Assignment: Design a 3D mold, machine and cast design.

Final cast with Smooth-on 325
click image to enlarge

3D image

Character design

Used Rhino3d to draw character within mold box.

  1. Character should have strong corners perhaps deeper then looks good in a render. This character's antlers weren't thick enough making them very weak with some of the casting materials.
  2. Draw a complete character, place in box, add long cylinders for mold matching pegs, then finally add plane through center and do a number of Boolean2d to make the front and back of mold.


Material used for mold was Machinable wax

PartWorks 3D

Preparing design

  1. Save drawing as a STL
  2. Open PartWorks 3D on ShopBot
  3. Load the STL file
  4. Enter units and tool size because STL file does not contain units
  5. Enter scale, for example, 70%
  6. Enter material size
  7. Set zero on surface that isnt moving
  8. Rough cut
    Tooling: 4 (four) fluted .125 inch endmill
    Cutting Parameters: Passdepth: 4.0, Stepover: .635, SpSpeed: 12000, Feed: 60, Plunge: 10
    Toolpath: Rapid: 2.0 mm, M-Allow .5, ZLevel: Raster X 4.0
    Finished cut
    4 (four) fluted .125 inch ball endmill
    Cutting Parameters: Passdepth: x.x, Stepover: .xxx, SpSpeed: 12000, Feed: 60, Plunge: xx


How much mold rubber do I need?

Example calculation:

  1. Using PMC® -121-30 Dry - Easy To Use Urethane Rubber
  2. h * w * d = VOLUME (rubber needed to make the mold). Then divide the VOLUME by the specific volume yield of the mold rubber (constant 963 cm3)
  3. (h * w * d)/ 963 cm3 = Weight in kg of PartA and PartB need to make mold
  4. (8.8 height x 9.0 width x 2.0 depth) / 963 cm3 = Approximate Weight of Product Needed 0.16 Kg of Part A and 0.16 Kg of Part B

Other calculation options:

Smooth-on has a free iPhone applicationto calculate how much PartA and PartB you need.
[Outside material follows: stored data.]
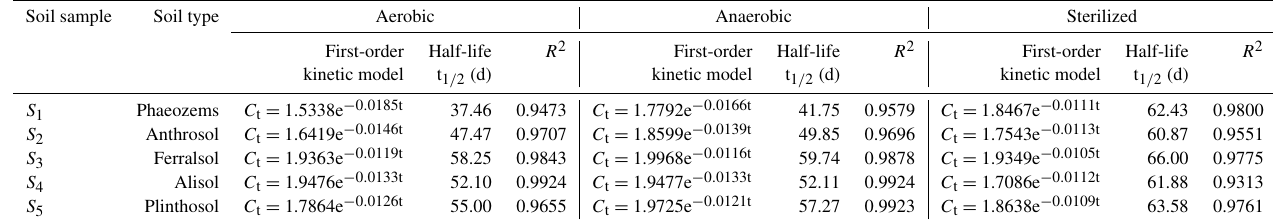
Figure 2. Degradation kinetics of EPM under aerobic (a) , anaerobic (b) , and sterilization (c) conditions with 60% moisture, under aerobic conditions with 40% moisture (d) , and with 80% moisture (e) in five different agricultural soils ( S 1 to S 5 are defined in Table 1). Values are the means ± standard error ( n = 3). Table 3. Degradation kinetic models and parameters of EPM under different conditions. Soil sample Soil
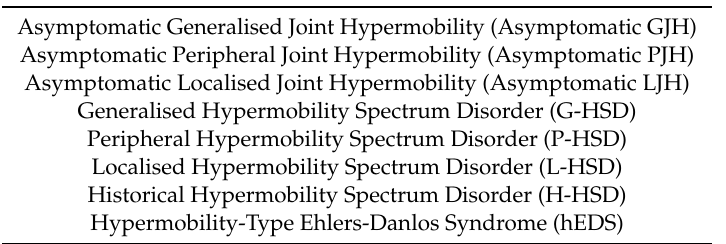
Table 1. Spectrum of joint hypermobility phenotypes. Adapted from Castori et al., 2017 [15]. Asymptomatic Generalised Joint Hypermobility (Asymptomatic GJH) Asymptomatic Peripheral Joint Hypermobility (Asymptomatic PJH) Asymptomatic Localised Joint Hypermobility (Asymptomatic LJH) Generalised Hypermobility Spectrum Disorder (G-HSD) Peripheral Hypermobility Spectrum Disorder (P-HSD) Localised Hypermobility Spectrum Disorder (L-HSD) Historical Hypermobility Spectrum Disorder (H-HSD) Hypermobility-Type Ehlers-Danlos Syndrome (hEDS)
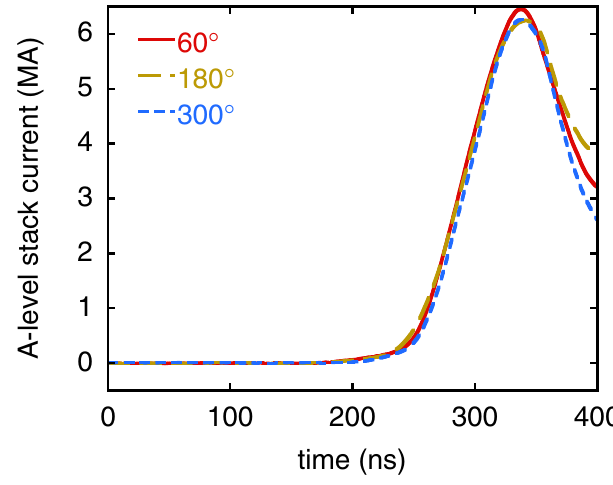
FIG. 13. (Color) Measurements on Z -shot 1548 of the A-level insulator-stack current at 3 azimuthal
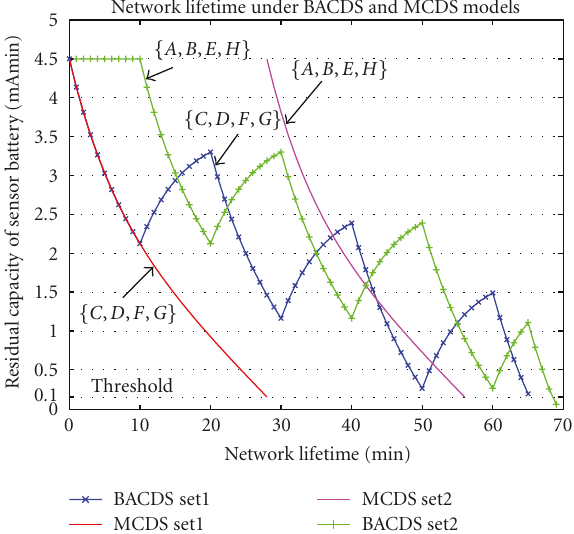
Figure 4: The sensor network in Figure 1 achieves longer lifetime using the BACDS model than the MCDS model. The results were simulated with the battery discharging model. In this case, the net- work lifetime is prolonged by 23 . 2% in the BACDS model.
Smooth-on has the same calculatoron their site

Smooth-on has an explanation of this calculation on their FAQ


Experimented with different casting materials

Plus: dried quickly
Minus: too thick to pour in molds small holes
Smooth-Cast- worst results.
Plus: Quick curing time, minutes!
Minus: Ruined my mold.
Crystal Clear - best results.
Plus: Easy to pour. Colors can be added.
Minus: Long time to cure 16+ hours. Shrinks.
Final cast with Smooth-on 325
Plus: Easy to pour. Colors can be added.
Plus: Cure in 20 to 30 minutes.

Lessons Learned

Mold design: While designing mold think how the cast material will flow into the finished mold. Place pouring holes to allow the best flow of casting material.

Wax is brittle a small piece of the design broke off, for example the characters nose. However the finish pass had enough to cut a small nose.

Know what end-mills are available before creating file in PartWorks. The 1/16 inch ball nose end-mills had a 1/4 inch shank that would have skimmed the interior of mold therefore making it unusable for my design.

End-mill stick out was to short rough end-mill kissed the top of the material when doing the peg holes.

Amount of mold release should be light spritze which is then brushed with soft brush, a few minutes later a second light spritze.